A repercussão nas redes sociais
Desde o desaparecimento de Dheorge, sua irmã, Lorrane Pereira, usou as redes sociais para mobilizar seguidores e pedir ajuda nas buscas. Após o corpo ser encontrado, ela publicou um desabafo emocionado, agradecendo o apoio recebido e destacando a dor irreparável da perda.
A sobrevivente, Bruna, também utilizou as redes sociais para compartilhar detalhes do ocorrido e explicar por que demorou a se manifestar. Ela afirmou estar em recuperação física e psicológica, além de ter colaborado com as autoridades nas investigações.
A investigação: o que sabemos até agora?
A Secretaria de Segurança Pública de São Paulo (SSP-SP) informou que o caso está sendo tratado como morte suspeita e será investigado pela Delegacia de Ilhabela. Paralelamente, a Delegacia da Capitania dos Portos em São Sebastião instaurou um Inquérito Administrativo sobre Acidentes e Fatos da Navegação (IAFN).
O objetivo do inquérito é apurar as causas do acidente, as circunstâncias envolvidas e as possíveis responsabilidades. As investigações incluem a análise das condições do jet ski, a falta de equipamentos de segurança e a situação climática no dia do incidente.
Impactos no turismo e na segurança marítima
Ilhabela é um dos destinos turísticos mais procurados do litoral paulista, especialmente por amantes de esportes aquáticos. No entanto, casos como o de Dheorge levantam preocupações sobre a segurança das atividades recreativas na região.
Especialistas em turismo apontam que acidentes como esse podem impactar negativamente a imagem do destino, ressaltando a necessidade de medidas mais rigorosas para garantir a segurança dos visitantes.
Por que os acidentes acontecem?
Os acidentes com motos aquáticas geralmente envolvem fatores como a falta de experiência dos condutores, negligência com equipamentos de segurança e condições climáticas adversas. Além disso, o uso imprudente, como navegar em áreas de tráfego marítimo intenso, contribui para os riscos.
Fatores externos, como mudanças repentinas no clima e correntezas marítimas fortes, também desempenham um papel significativo. Em muitos casos, a ausência de comunicação com autoridades competentes agrava a situação.
A Visão do Especialista
O caso de Dheorge Pereira Bernardino destaca a urgência em reforçar políticas de segurança marítima no Brasil. Segundo o especialista em navegação e salvamento, Carlos Henrique Almeida, "é fundamental que haja maior fiscalização sobre a habilitação de condutores de motos aquáticas e a obrigatoriedade de equipamentos de segurança adequados".

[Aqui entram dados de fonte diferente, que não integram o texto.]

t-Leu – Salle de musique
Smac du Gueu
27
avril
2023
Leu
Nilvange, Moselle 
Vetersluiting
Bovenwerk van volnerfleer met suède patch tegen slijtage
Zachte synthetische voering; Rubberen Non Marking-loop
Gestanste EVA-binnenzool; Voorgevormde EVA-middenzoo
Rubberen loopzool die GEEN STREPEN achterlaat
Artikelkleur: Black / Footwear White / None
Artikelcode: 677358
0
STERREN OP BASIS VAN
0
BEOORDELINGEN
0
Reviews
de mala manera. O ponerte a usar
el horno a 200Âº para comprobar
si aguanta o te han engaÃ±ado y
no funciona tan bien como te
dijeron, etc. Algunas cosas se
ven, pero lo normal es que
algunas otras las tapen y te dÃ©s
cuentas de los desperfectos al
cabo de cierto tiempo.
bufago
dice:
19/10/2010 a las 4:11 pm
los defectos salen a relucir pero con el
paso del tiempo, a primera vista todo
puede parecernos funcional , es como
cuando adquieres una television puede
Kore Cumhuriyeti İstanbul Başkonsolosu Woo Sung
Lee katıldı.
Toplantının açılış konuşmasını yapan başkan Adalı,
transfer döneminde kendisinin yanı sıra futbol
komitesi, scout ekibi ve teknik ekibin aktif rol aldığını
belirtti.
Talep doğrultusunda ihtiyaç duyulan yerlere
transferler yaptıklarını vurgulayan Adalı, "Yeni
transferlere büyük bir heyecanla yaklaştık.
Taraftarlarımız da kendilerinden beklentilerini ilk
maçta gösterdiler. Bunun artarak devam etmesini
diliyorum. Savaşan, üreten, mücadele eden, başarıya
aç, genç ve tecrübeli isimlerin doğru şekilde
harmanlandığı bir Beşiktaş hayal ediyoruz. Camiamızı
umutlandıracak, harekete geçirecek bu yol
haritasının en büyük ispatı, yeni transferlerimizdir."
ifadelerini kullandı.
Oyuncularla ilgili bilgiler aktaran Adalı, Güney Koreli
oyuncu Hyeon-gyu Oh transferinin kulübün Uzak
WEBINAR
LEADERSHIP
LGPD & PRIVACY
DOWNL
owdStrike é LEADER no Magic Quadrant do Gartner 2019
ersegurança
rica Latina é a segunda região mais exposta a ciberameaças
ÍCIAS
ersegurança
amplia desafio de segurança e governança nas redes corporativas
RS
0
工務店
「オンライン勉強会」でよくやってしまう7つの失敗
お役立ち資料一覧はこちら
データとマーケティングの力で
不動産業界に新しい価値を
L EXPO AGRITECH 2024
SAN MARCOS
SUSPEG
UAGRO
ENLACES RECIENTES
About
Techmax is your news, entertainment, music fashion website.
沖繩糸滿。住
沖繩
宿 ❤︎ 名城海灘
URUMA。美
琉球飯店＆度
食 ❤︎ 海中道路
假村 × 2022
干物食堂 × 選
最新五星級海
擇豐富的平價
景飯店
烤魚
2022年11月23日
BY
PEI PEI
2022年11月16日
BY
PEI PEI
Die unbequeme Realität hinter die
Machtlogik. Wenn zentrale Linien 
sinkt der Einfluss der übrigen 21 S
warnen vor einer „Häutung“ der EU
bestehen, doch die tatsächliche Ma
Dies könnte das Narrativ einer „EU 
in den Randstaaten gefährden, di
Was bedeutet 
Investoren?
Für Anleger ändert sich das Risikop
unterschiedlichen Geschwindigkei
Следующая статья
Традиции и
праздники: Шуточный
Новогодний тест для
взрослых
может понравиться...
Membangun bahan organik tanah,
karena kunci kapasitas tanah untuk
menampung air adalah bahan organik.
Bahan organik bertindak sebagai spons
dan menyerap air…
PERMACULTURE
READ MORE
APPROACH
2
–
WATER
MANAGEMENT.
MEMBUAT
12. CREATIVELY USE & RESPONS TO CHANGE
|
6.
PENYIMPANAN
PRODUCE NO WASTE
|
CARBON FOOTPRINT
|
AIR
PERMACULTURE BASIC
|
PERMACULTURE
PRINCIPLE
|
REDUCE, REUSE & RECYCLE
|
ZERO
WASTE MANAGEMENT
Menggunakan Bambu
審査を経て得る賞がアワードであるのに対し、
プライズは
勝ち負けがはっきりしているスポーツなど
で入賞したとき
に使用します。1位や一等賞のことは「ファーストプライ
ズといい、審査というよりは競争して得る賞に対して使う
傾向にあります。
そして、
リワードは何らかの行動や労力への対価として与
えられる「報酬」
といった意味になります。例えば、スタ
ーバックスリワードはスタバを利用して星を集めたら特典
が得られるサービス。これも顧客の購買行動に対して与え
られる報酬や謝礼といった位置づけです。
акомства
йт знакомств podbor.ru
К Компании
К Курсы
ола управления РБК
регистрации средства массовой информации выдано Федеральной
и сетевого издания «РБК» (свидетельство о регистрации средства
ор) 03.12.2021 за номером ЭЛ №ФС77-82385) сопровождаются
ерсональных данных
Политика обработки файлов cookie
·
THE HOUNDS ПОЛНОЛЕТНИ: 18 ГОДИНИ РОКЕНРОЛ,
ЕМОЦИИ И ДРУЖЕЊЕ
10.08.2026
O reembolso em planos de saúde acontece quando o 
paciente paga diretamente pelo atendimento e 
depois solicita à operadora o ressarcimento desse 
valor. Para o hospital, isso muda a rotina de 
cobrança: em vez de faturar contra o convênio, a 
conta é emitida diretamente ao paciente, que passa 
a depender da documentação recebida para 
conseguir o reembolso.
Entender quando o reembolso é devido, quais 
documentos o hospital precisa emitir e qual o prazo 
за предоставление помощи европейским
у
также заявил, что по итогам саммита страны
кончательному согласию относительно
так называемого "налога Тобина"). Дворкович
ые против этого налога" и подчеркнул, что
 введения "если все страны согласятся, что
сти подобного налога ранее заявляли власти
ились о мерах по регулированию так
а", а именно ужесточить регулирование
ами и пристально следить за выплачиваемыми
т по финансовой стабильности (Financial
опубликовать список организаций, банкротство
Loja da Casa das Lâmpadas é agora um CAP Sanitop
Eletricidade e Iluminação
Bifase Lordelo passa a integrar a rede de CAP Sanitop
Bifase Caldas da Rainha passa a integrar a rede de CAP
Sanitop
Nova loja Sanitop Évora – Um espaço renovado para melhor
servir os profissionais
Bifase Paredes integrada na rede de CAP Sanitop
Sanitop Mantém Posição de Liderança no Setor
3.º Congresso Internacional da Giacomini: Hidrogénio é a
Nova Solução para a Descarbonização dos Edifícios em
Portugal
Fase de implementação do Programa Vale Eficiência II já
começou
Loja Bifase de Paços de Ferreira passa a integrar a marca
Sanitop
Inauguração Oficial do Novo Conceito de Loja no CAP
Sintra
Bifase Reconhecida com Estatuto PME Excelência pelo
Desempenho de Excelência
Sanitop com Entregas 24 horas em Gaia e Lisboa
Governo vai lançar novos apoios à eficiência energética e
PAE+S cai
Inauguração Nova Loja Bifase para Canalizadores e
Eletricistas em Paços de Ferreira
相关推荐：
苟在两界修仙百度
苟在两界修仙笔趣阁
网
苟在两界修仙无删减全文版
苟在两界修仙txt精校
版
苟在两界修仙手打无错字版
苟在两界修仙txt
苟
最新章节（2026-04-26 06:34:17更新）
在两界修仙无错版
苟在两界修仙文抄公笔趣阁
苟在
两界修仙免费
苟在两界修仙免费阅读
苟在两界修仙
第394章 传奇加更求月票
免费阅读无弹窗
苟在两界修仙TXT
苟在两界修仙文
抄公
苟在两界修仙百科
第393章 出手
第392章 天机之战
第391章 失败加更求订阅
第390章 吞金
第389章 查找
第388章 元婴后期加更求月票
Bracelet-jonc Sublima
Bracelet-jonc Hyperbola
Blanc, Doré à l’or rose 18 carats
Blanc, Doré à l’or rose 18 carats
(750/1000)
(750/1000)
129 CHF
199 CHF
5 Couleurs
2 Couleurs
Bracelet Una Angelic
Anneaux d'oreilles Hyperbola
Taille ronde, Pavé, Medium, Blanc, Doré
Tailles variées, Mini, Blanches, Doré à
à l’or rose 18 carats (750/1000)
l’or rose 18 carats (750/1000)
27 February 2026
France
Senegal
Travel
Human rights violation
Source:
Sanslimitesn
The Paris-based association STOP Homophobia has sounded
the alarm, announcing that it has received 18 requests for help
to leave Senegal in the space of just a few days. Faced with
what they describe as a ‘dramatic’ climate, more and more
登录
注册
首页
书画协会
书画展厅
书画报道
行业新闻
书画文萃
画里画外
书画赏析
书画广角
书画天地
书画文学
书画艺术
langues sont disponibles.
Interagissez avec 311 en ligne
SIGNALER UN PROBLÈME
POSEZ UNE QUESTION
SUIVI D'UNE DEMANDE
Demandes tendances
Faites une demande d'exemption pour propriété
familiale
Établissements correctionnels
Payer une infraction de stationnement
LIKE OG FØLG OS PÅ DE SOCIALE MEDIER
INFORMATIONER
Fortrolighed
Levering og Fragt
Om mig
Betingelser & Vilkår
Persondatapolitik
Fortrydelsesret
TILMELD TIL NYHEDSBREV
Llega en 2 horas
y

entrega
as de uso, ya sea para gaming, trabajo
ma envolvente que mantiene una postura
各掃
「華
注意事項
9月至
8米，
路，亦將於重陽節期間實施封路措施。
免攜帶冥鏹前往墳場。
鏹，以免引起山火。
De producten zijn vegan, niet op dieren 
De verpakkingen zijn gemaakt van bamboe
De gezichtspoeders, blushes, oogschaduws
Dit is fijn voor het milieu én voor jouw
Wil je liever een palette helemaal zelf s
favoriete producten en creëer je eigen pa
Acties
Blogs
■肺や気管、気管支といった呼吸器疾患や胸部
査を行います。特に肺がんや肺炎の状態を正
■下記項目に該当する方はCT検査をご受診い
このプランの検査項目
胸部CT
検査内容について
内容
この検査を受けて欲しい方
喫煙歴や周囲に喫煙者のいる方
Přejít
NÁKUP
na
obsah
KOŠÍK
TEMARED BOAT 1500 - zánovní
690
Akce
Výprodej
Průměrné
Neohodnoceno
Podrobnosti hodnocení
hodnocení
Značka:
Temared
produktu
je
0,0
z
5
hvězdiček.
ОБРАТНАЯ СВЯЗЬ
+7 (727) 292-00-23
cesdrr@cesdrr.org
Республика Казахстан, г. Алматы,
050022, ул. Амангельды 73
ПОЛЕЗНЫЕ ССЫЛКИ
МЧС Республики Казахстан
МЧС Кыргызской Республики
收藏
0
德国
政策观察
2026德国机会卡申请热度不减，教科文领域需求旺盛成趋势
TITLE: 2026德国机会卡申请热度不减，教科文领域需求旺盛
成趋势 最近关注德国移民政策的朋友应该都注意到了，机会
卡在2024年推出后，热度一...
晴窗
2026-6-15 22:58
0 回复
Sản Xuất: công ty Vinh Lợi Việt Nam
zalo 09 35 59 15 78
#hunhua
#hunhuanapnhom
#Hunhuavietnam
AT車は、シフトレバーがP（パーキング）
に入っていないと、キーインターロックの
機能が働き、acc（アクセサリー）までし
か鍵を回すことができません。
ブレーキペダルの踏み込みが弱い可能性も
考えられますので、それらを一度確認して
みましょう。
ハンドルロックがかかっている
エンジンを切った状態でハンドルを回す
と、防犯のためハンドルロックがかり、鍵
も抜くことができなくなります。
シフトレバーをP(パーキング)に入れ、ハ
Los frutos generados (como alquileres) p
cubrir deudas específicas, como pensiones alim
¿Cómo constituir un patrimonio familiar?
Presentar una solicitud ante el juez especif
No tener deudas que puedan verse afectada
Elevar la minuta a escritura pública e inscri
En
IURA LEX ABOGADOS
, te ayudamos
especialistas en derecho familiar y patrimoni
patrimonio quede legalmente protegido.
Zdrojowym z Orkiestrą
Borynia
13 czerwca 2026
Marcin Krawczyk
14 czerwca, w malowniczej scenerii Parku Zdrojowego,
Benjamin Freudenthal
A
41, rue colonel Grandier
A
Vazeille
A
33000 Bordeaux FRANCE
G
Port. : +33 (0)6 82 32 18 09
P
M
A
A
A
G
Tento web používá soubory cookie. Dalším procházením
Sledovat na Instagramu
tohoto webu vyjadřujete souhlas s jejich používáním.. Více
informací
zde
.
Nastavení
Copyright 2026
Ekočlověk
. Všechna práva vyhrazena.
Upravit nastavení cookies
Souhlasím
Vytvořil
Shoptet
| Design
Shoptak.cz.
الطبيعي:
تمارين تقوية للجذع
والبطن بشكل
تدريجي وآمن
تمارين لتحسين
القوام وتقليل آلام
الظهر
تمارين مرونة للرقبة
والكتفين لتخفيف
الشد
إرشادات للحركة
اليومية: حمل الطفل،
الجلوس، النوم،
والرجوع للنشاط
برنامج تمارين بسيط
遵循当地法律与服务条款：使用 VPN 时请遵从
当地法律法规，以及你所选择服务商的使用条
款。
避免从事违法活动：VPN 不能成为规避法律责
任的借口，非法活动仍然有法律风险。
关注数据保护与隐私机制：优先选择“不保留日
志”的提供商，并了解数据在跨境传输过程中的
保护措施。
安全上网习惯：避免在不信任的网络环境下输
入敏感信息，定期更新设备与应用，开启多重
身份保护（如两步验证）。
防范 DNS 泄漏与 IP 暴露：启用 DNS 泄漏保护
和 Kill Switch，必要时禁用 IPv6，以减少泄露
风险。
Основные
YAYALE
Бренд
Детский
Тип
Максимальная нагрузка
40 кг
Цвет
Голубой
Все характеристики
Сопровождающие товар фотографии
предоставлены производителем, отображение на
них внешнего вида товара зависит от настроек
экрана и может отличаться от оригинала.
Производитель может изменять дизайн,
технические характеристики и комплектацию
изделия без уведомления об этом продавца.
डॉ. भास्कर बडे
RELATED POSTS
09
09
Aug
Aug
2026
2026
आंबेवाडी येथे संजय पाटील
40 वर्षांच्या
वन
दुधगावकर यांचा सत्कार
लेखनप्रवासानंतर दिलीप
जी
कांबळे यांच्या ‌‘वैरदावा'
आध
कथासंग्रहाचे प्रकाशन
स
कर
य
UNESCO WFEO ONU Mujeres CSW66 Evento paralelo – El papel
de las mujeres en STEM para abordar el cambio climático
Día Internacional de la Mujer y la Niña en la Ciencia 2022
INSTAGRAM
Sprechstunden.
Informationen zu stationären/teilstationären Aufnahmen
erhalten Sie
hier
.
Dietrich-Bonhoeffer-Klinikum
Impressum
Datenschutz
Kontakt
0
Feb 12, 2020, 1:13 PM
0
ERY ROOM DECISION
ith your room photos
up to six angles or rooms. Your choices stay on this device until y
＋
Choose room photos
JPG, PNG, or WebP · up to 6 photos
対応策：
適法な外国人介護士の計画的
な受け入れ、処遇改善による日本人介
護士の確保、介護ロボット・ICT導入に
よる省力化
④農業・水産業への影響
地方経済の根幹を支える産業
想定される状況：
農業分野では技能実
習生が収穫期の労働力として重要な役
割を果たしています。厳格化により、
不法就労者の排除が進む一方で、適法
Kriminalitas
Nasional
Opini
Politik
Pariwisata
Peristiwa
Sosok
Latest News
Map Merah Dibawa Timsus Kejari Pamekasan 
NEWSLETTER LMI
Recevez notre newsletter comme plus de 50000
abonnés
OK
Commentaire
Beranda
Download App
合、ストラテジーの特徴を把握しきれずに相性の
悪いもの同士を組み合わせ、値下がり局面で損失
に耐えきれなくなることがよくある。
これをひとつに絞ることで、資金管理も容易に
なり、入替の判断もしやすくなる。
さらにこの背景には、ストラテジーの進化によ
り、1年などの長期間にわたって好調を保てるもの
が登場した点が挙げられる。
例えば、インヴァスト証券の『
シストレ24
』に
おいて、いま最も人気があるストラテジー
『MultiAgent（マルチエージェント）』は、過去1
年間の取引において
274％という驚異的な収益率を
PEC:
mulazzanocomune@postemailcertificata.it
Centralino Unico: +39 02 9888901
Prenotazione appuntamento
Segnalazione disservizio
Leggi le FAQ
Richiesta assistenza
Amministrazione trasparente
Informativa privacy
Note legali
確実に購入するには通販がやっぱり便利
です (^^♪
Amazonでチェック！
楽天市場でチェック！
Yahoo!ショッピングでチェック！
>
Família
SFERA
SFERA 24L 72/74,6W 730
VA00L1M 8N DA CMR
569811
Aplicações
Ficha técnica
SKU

Almeida também enfatizou que o uso de tecnologias como GPS e rádios comunicadores poderia ter facilitado a localização dos desaparecidos. "Estamos lidando com vidas. Investir em prevenção e na capacitação dos usuários é mais do que necessário, é urgente", concluiu.
Esse episódio deve servir de alerta para autoridades e sociedade em geral sobre os perigos associados às atividades marítimas e a importância de seguir protocolos de segurança rigorosos.